Mons Fernando Castro Aguayo:

“Es inútil hablar de lo mal que están las cosas si no estoy dispuesto a actuar. Lo injusto lo puedo tolerar, pero nunca acostumbrarme.”

Nuestro pueblo sufre. Sin agua, sin gas, sin electricidad: sólo se entiende por la ineficiencia sostenida durante años en el mantenimiento y mejora de los servicios básicos. Al confinamiento a causa de la pandemia, se añade ahora algo inaudito en Venezuela: la ausencia de gasolina.

Como persona de trabajo que la patria y mi familia formaron, contemplo el deterioro educativo y la desaparición de una sociedad articulada para impulsar el bien común. Además, veo que los jóvenes crecen, sobreviven, o si han podido prepararse, van a otros lugares donde puedan estudiar o trabajar.

La ausencia de gasolina ha llevado a las autoridades a sugerir cosas inauditas. El problema es explosivo e impulsa hacia una ira incontenible. La ira es la reacción ante un mal presente que me resulta difícil evitar: no es buena consejera.
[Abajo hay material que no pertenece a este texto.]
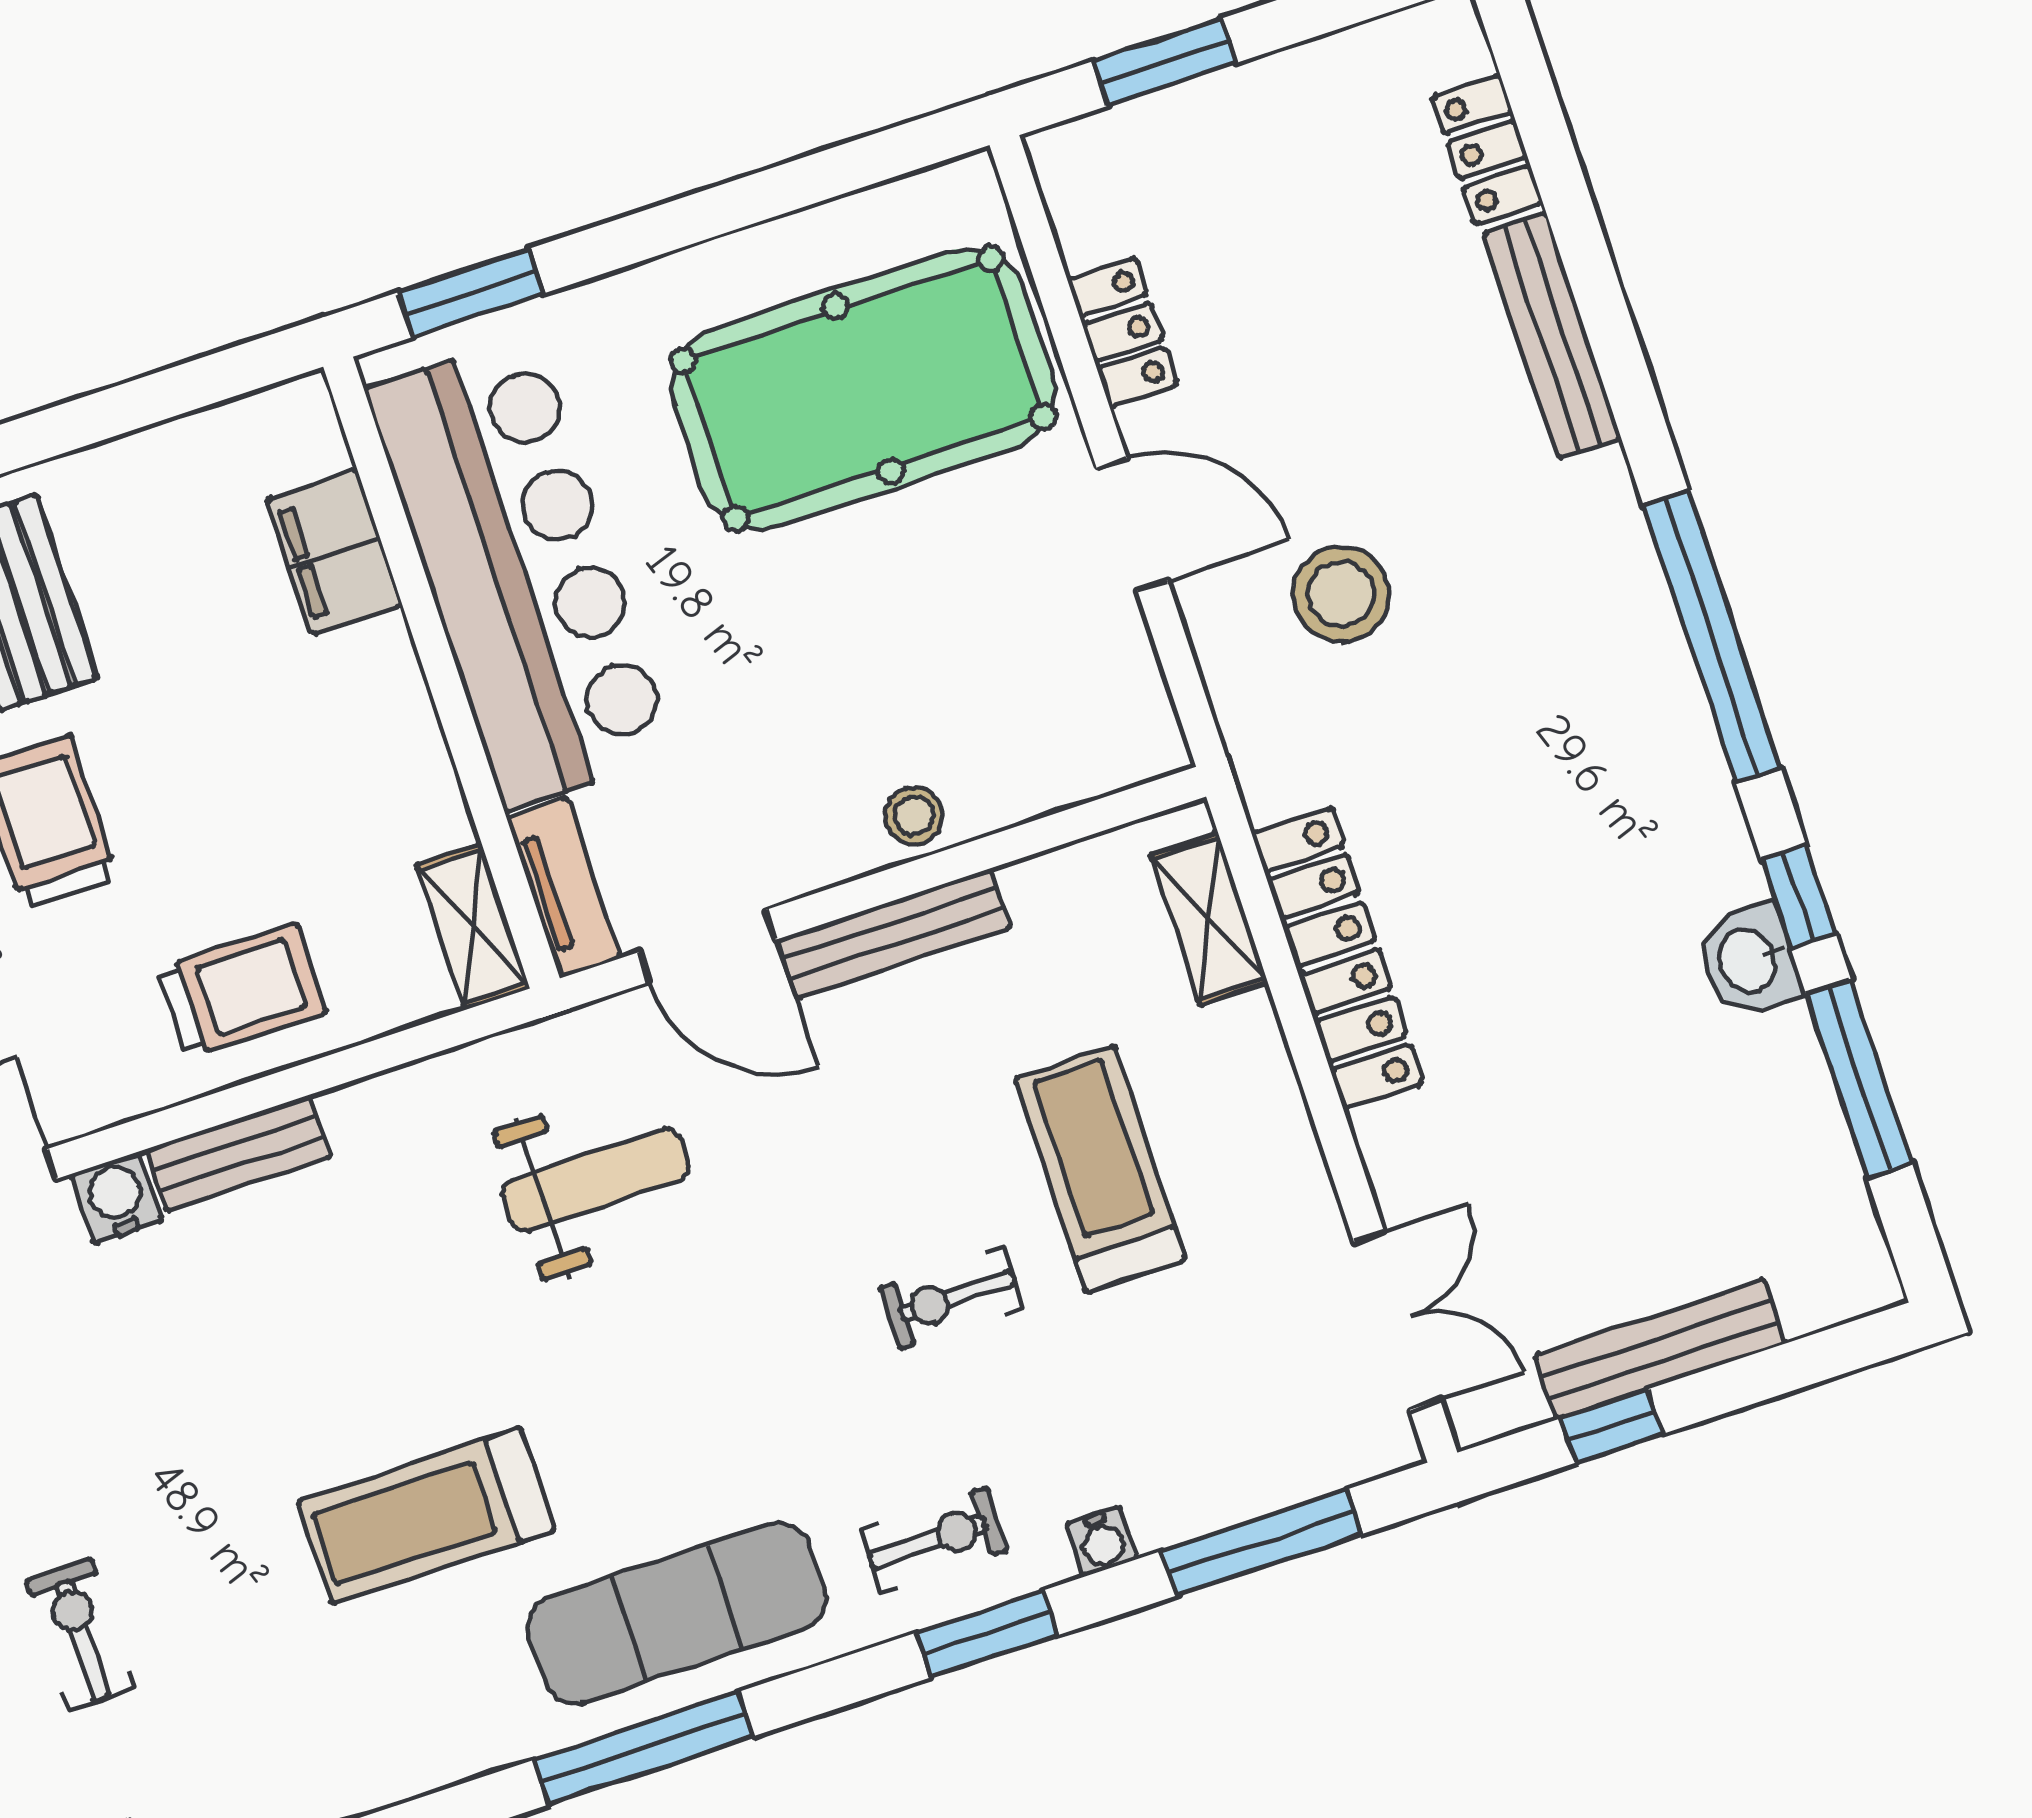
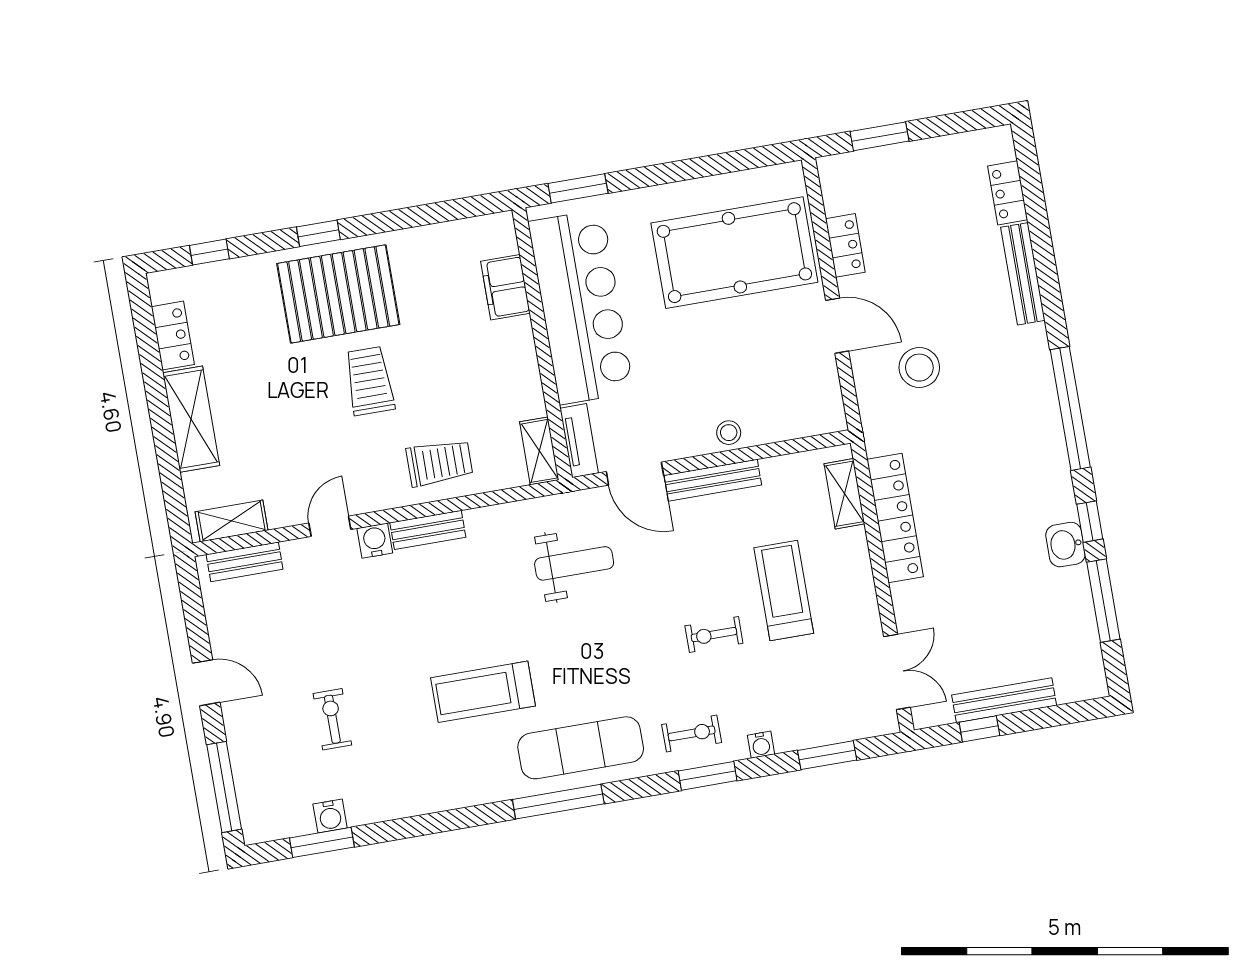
window: (1262, 1542) -> (827, 755), width x0.69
La ira acompaña a los que estamos vivos. El que no reacciona ante el mal, está muerto.

También hay que cultivar la ira hacia uno mismo, la ira hacia la pasividad: esta debe ser también incontenible. Hay que preguntarse: ¿soy pasivo ante la situación en la que estoy?, ¿cómo me debo organizar para mejorar las condiciones de mi familia, de mi comunidad? Es inútil hablar de lo mal que están las cosas si no estoy dispuesto a actuar. Lo injusto lo puedo tolerar, pero nunca acostumbrarme.

Si aplaudimos cuando llega la luz o el agua o la caja de comida, caigo en la indignidad. Agradecidos por los dones de Dios, con mucha decisión debemos anhelar un país mejor, e involucrarnos en la participación ciudadana.

Ruego al buen Dios, que la justa indignación por el sufrimiento de tantos y tantas, se encauce por vías de organización social y política eficientes, sin ventajismo y sin corrupción. Entonces empezaremos lentamente a mejorar.  No se resolverán inmediatamente los problemas. Sin embargo, entraremos en un tiempo de post guerra, o sea reconstruir poco a poco, después del “arrase”.